For this recipe you’ll need:

 

  • 1 1/2 cups milk
  • 1/2 vanilla bean, split and seeds scraped out or 1 teaspoon vanilla bean paste
  • 4 egg yolks
  • 1 tablespoon cornstarch
  • 1 tablespoon all-purpose flour
  • 1/3 cup granulated sugar
  • 4 tablespoons unsalted butter
  • 2 tablespoons dark rum
  • 1 Blind Baked Pie Crust 
  • 1 cup heavy cream
  • 2 tablespoons powdered sugar
  • 2 ripe bananas, sliced
    1. Combine the milk, vanilla beans and vanilla pod or vanilla bean paste in a heavy saucepan, and heat over medium heat until barely steaming.

    2. In a medium-size bowl, whisk together the yolks, cornstarch, flour and sugar.

    3. Gradually temper the warm milk into the egg mixture while whisking.

    4. Pour the custard back into the saucepan and cook over medium-low heat, whisking frequently, until the custard has thickened. Remove the vanilla pod.

    5. Transfer the custard to a bowl and whisk in the butter and rum. Cover the custard with plastic wrap directly touching the surface of the custard, and allow to chill until cold, about 2 hours.

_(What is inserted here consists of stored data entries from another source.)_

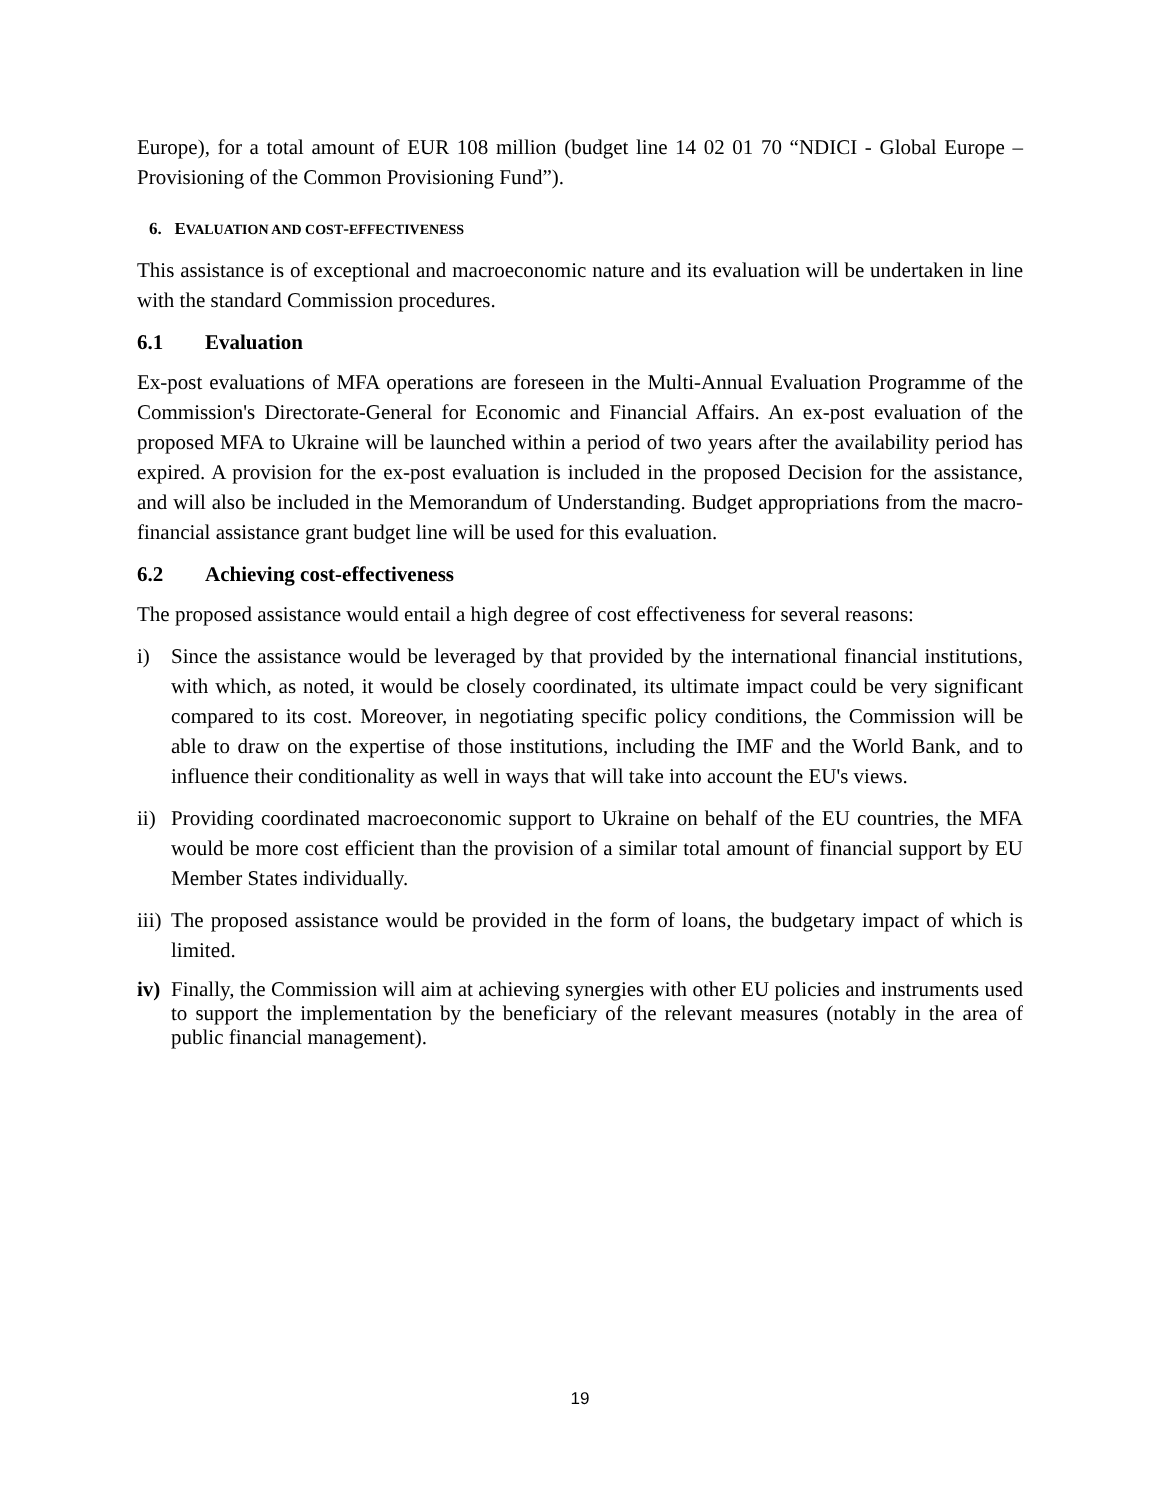Europe), for a total amount of EUR 108 million (budget line 14 02 01 70 “NDICI - Global Europe – Provisioning of the Common Provisioning Fund”).
6. EVALUATION AND COST-EFFECTIVENESS
This assistance is of exceptional and macroeconomic nature and its evaluation will be undertaken in line with the standard Commission procedures.
6.1 Evaluation
Ex-post evaluations of MFA operations are foreseen in the Multi-Annual Evaluation Programme of the Commission's Directorate-General for Economic and Financial Affairs. An ex-post evaluation of the proposed MFA to Ukraine will be launched within a period of two years after the availability period has expired. A provision for the ex-post evaluation is included in the proposed Decision for the assistance, and will also be included in the Memorandum of Understanding. Budget appropriations from the macro-financial assistance grant budget line will be used for this evaluation.
6.2 Achieving cost-effectiveness
The proposed assistance would entail a high degree of cost effectiveness for several reasons:
i) Since the assistance would be leveraged by that provided by the international financial institutions, with which, as noted, it would be closely coordinated, its ultimate impact could be very significant compared to its cost. Moreover, in negotiating specific policy conditions, the Commission will be able to draw on the expertise of those institutions, including the IMF and the World Bank, and to influence their conditionality as well in ways that will take into account the EU's views.
ii)
Providing coordinated macroeconomic support to Ukraine on behalf of the EU countries, the MFA would be more cost efficient than the provision of a similar total amount of financial support by EU Member States individually.
iii)
The proposed assistance would be provided in the form of loans, the budgetary impact of which is limited.
iv)
Finally, the Commission will aim at achieving synergies with other EU policies and instruments used to support the implementation by the beneficiary of the relevant measures (notably in the area of public financial management).
19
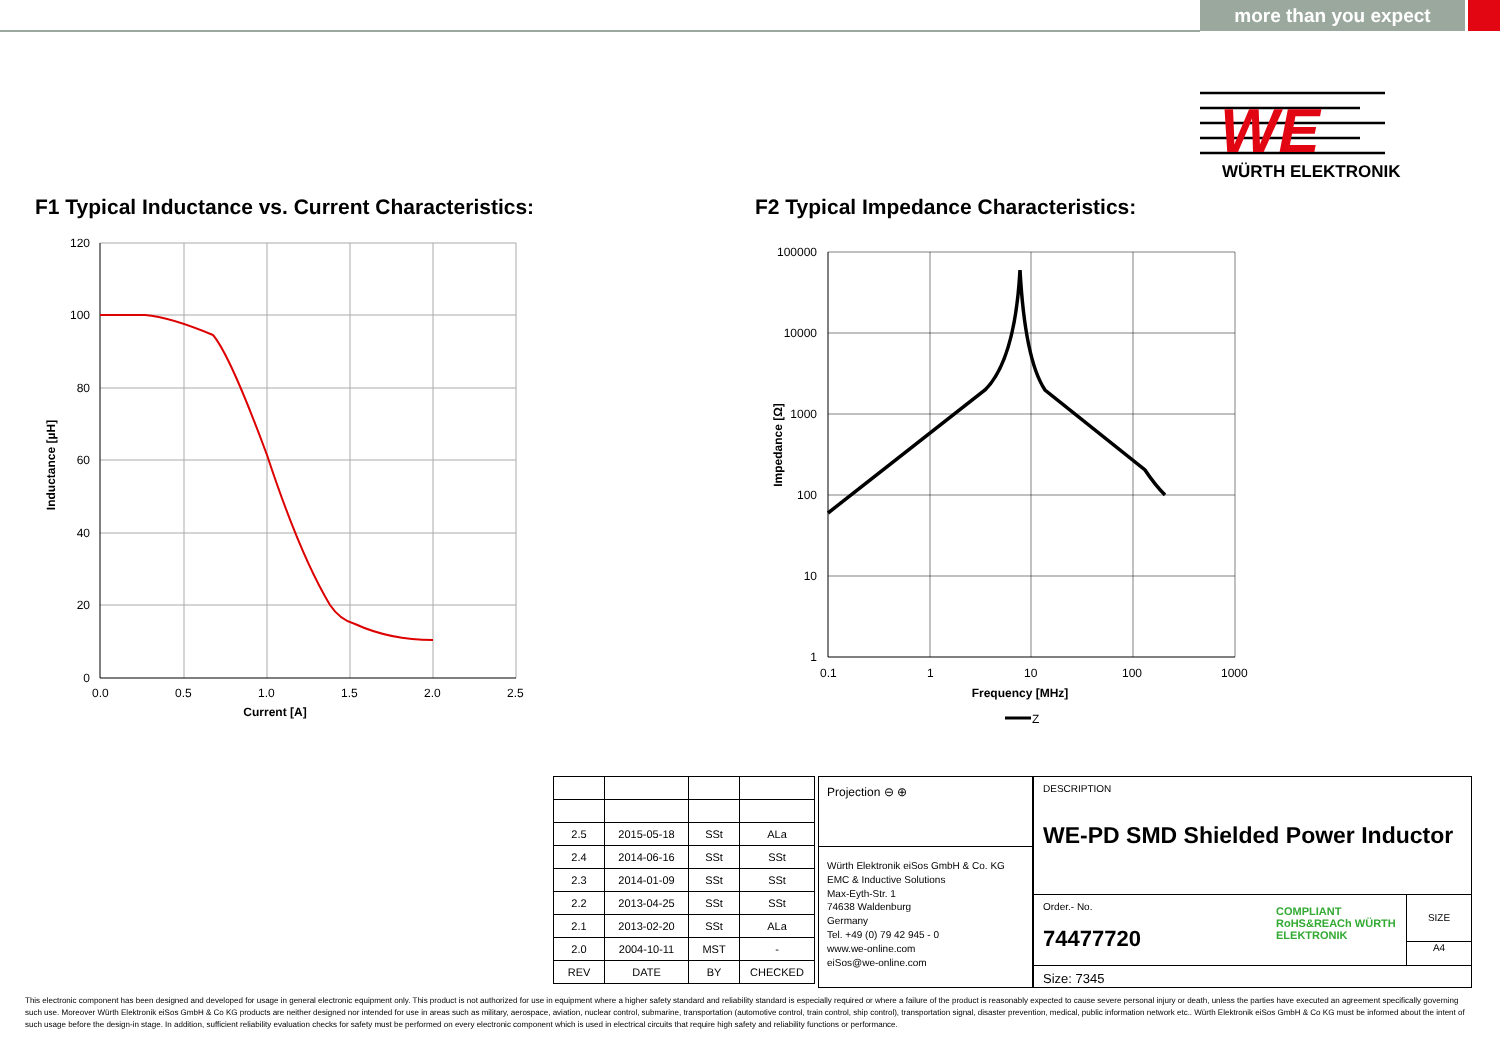more than you expect
WE
WÜRTH ELEKTRONIK
F1 Typical Inductance vs. Current Characteristics:
F2 Typical Impedance Characteristics:
120
100
80
60
40
20
0
0.0
0.5
1.0
1.5
2.0
2.5
Current [A]
Inductance [µH]
100000
10000
1000
100
10
1
0.1
1
10
100
1000
Frequency [MHz]
Impedance [Ω]
Z
| 2.5 | 2015-05-18 | SSt | ALa |
| 2.4 | 2014-06-16 | SSt | SSt |
| 2.3 | 2014-01-09 | SSt | SSt |
| 2.2 | 2013-04-25 | SSt | SSt |
| 2.1 | 2013-02-20 | SSt | ALa |
| 2.0 | 2004-10-11 | MST | - |
| REV | DATE | BY | CHECKED |
Projection ⊖ ⊕
Würth Elektronik eiSos GmbH & Co. KG
EMC & Inductive Solutions
Max-Eyth-Str. 1
74638 Waldenburg
Germany
Tel. +49 (0) 79 42 945 - 0
www.we-online.com
eiSos@we-online.com
DESCRIPTION
WE-PD SMD Shielded Power Inductor
Order.- No.
74477720
COMPLIANT RoHS&REACh WÜRTH ELEKTRONIK
SIZE
A4
Size: 7345
This electronic component has been designed and developed for usage in general electronic equipment only. This product is not authorized for use in equipment where a higher safety standard and reliability standard is especially required or where a failure of the product is reasonably expected to cause severe personal injury or death, unless the parties have executed an agreement specifically governing such use. Moreover Würth Elektronik eiSos GmbH & Co KG products are neither designed nor intended for use in areas such as military, aerospace, aviation, nuclear control, submarine, transportation (automotive control, train control, ship control), transportation signal, disaster prevention, medical, public information network etc.. Würth Elektronik eiSos GmbH & Co KG must be informed about the intent of such usage before the design-in stage. In addition, sufficient reliability evaluation checks for safety must be performed on every electronic component which is used in electrical circuits that require high safety and reliability functions or performance.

    6. In a large bowl, measure together the heavy cream and powdered sugar. Using a large whisk or an electric mixer, whip the cream to medium peaks.

    7. To assemble the pie, layer the banana slices on the bottom of the Blind Baked Crust. Evenly top with the chilled custard. Dollop the whipped cream on top, and serve.